Extrait de page:
Initiations : les premiers cahiers d'excursion d'Emmanuel de Martonne.

Où il sera question de carrières de gypse, de glace à la pistache et d'anthropocène.

Emmanuel de Martonne à 19 ans, détail de la photographie des « Conscrits » (étudiants de première année) de lettres à l’ENS, 1892
Emmanuel de Martonne à 19 ans, détail de la photographie des « Conscrits » (étudiants de première année) de lettres à l'ENS, 1892.  [Source : Bibliothèque de l’ENS, Photo D/2/1892/2.]

« À vingt et un ans, on peut refaire son éducation » affirmait en 1918 Emmanuel de Martonne (1873-1955) en rappelant qu'il avait décidé, au sortir de l'agrégation d'histoire et géographie (1895), de parfaire son éducation de Normalien littéraire féru de géographie par une formation canonique en sciences naturelles. Parmi les documents rendus publics grâce à une donation familiale, ses cahiers des années 1896-1899 attestent son application à cette tâche. Ils montrent également qu'il avait le souci de construire un point de vue distinctif de la géologie ou de la botanique, un regard géographique. En consultant ces cahiers, on découvre sur le vif les façons de voir d'un étudiant pas comme les autres. On peut aussi le comparer à son maître Paul Vidal de la Blache, plus autodidacte en ces matières, et le retrouver plus tard comme éveilleur de vocations. En revisitant des hauts-lieux de l'excursion naturaliste en Île de France, on est saisi par les reconfigurations matérielles de sites bouleversés par l'action humaine.

Objectif 1: Recopiez intégralement le texte consacré aux cahiers d'excursion d'Emmanuel de Martonne.

Données fournies:

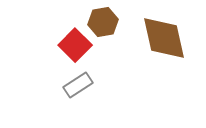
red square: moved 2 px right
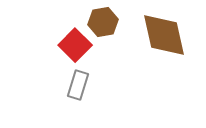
brown diamond: moved 3 px up
gray rectangle: rotated 40 degrees counterclockwise
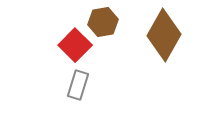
brown diamond: rotated 42 degrees clockwise
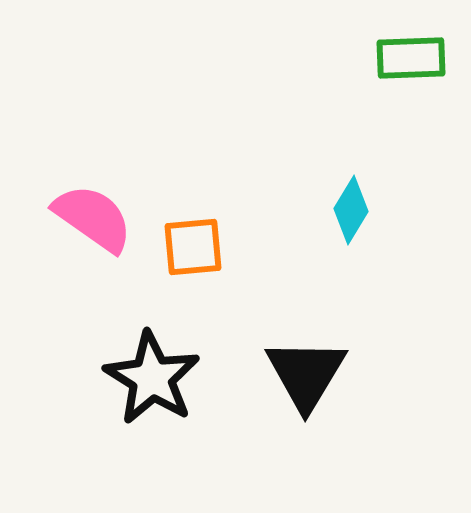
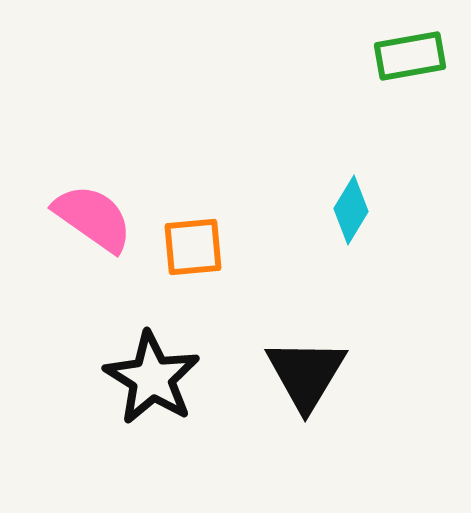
green rectangle: moved 1 px left, 2 px up; rotated 8 degrees counterclockwise
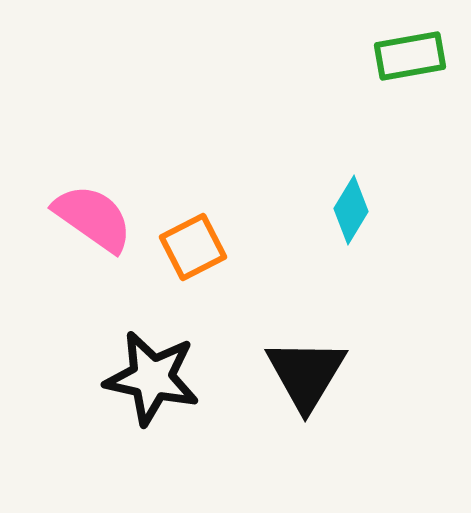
orange square: rotated 22 degrees counterclockwise
black star: rotated 20 degrees counterclockwise
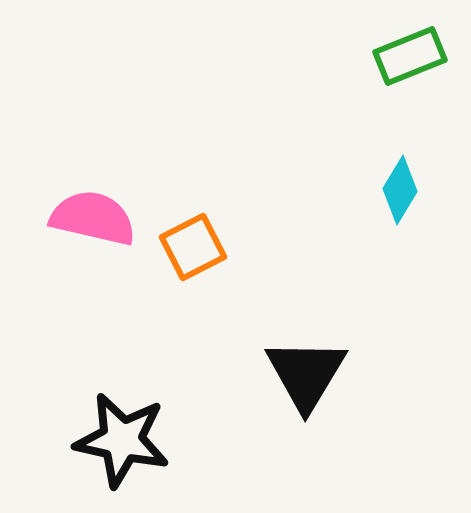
green rectangle: rotated 12 degrees counterclockwise
cyan diamond: moved 49 px right, 20 px up
pink semicircle: rotated 22 degrees counterclockwise
black star: moved 30 px left, 62 px down
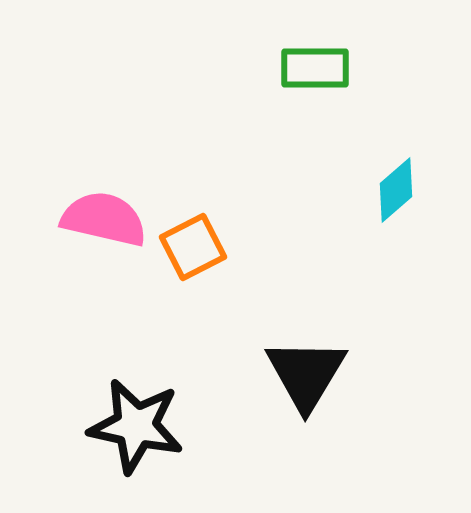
green rectangle: moved 95 px left, 12 px down; rotated 22 degrees clockwise
cyan diamond: moved 4 px left; rotated 18 degrees clockwise
pink semicircle: moved 11 px right, 1 px down
black star: moved 14 px right, 14 px up
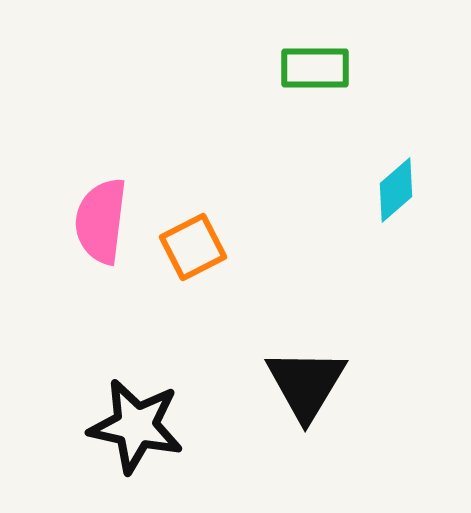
pink semicircle: moved 3 px left, 2 px down; rotated 96 degrees counterclockwise
black triangle: moved 10 px down
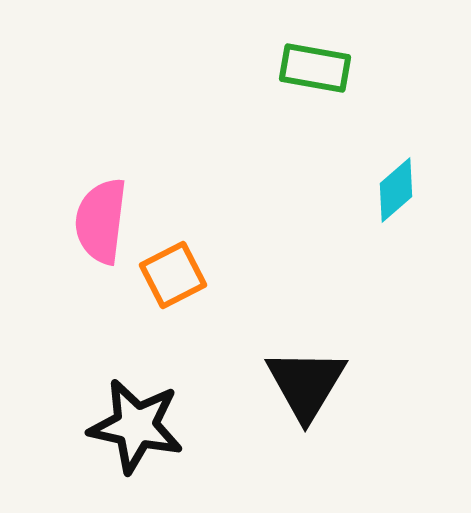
green rectangle: rotated 10 degrees clockwise
orange square: moved 20 px left, 28 px down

Objectif 2: Réécrivez les lignes fournies, de celle qui contient « brown diamond: moved 3 px up » jusqu'à la dernière, toutes deux comprises, en remplaçant « pink semicircle » par « purple semicircle » sans rien modifier d'autre et sans reproduire les images.

Résultat attendu 1:
Initiations : les premiers cahiers d'excursion d'Emmanuel de Martonne.

Où il sera question de carrières de gypse, de glace à la pistache et d'anthropocène.

Emmanuel de Martonne à 19 ans, détail de la photographie des « Conscrits » (étudiants de première année) de lettres à l’ENS, 1892
Emmanuel de Martonne à 19 ans, détail de la photographie des « Conscrits » (étudiants de première année) de lettres à l'ENS, 1892.  [Source : Bibliothèque de l’ENS, Photo D/2/1892/2.]

« À vingt et un ans, on peut refaire son éducation » affirmait en 1918 Emmanuel de Martonne (1873-1955) en rappelant qu'il avait décidé, au sortir de l'agrégation d'histoire et géographie (1895), de parfaire son éducation de Normalien littéraire féru de géographie par une formation canonique en sciences naturelles. Parmi les documents rendus publics grâce à une donation familiale, ses cahiers des années 1896-1899 attestent son application à cette tâche. Ils montrent également qu'il avait le souci de construire un point de vue distinctif de la géologie ou de la botanique, un regard géographique. En consultant ces cahiers, on découvre sur le vif les façons de voir d'un étudiant pas comme les autres. On peut aussi le comparer à son maître Paul Vidal de la Blache, plus autodidacte en ces matières, et le retrouver plus tard comme éveilleur de vocations. En revisitant des hauts-lieux de l'excursion naturaliste en Île de France, on est saisi par les reconfigurations matérielles de sites bouleversés par l'action humaine.

Résultat attendu 2:
brown diamond: moved 3 px up
gray rectangle: rotated 40 degrees counterclockwise
brown diamond: rotated 42 degrees clockwise
green rectangle: moved 1 px left, 2 px up; rotated 8 degrees counterclockwise
orange square: rotated 22 degrees counterclockwise
black star: rotated 20 degrees counterclockwise
green rectangle: rotated 12 degrees counterclockwise
cyan diamond: moved 49 px right, 20 px up
purple semicircle: rotated 22 degrees counterclockwise
black star: moved 30 px left, 62 px down
green rectangle: moved 95 px left, 12 px down; rotated 22 degrees clockwise
cyan diamond: moved 4 px left; rotated 18 degrees clockwise
purple semicircle: moved 11 px right, 1 px down
black star: moved 14 px right, 14 px up
purple semicircle: moved 3 px left, 2 px down; rotated 96 degrees counterclockwise
black triangle: moved 10 px down
green rectangle: rotated 10 degrees clockwise
orange square: moved 20 px left, 28 px down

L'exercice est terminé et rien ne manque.